▶ _Work instructions_
All entries must be returned precisely as they appear.

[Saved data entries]
■ ■ ■ ■

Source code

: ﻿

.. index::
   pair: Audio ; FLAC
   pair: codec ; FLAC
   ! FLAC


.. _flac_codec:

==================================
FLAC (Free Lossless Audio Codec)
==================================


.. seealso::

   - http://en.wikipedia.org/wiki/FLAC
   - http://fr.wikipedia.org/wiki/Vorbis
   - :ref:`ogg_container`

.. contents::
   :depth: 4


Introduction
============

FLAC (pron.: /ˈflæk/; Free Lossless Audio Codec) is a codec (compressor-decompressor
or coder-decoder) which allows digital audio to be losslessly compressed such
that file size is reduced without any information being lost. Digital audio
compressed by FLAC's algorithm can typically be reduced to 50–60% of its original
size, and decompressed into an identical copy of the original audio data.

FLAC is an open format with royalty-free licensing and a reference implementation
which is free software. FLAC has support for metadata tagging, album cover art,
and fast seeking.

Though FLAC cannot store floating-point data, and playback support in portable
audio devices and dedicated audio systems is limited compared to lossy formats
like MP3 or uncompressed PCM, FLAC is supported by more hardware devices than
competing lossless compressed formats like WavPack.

■ ■ ■ ■

▶ _Task solution_
Source code

: ﻿

.. index::
   pair: Audio ; FLAC
   pair: codec ; FLAC
   ! FLAC


.. _flac_codec:

==================================
FLAC (Free Lossless Audio Codec)
==================================


.. seealso::

   - http://en.wikipedia.org/wiki/FLAC
   - http://fr.wikipedia.org/wiki/Vorbis
   - :ref:`ogg_container`

.. contents::
   :depth: 4


Introduction
============

FLAC (pron.: /ˈflæk/; Free Lossless Audio Codec) is a codec (compressor-decompressor
or coder-decoder) which allows digital audio to be losslessly compressed such
that file size is reduced without any information being lost. Digital audio
compressed by FLAC's algorithm can typically be reduced to 50–60% of its original
size, and decompressed into an identical copy of the original audio data.

FLAC is an open format with royalty-free licensing and a reference implementation
which is free software. FLAC has support for metadata tagging, album cover art,
and fast seeking.

Though FLAC cannot store floating-point data, and playback support in portable
audio devices and dedicated audio systems is limited compared to lossy formats
like MP3 or uncompressed PCM, FLAC is supported by more hardware devices than
competing lossless compressed formats like WavPack.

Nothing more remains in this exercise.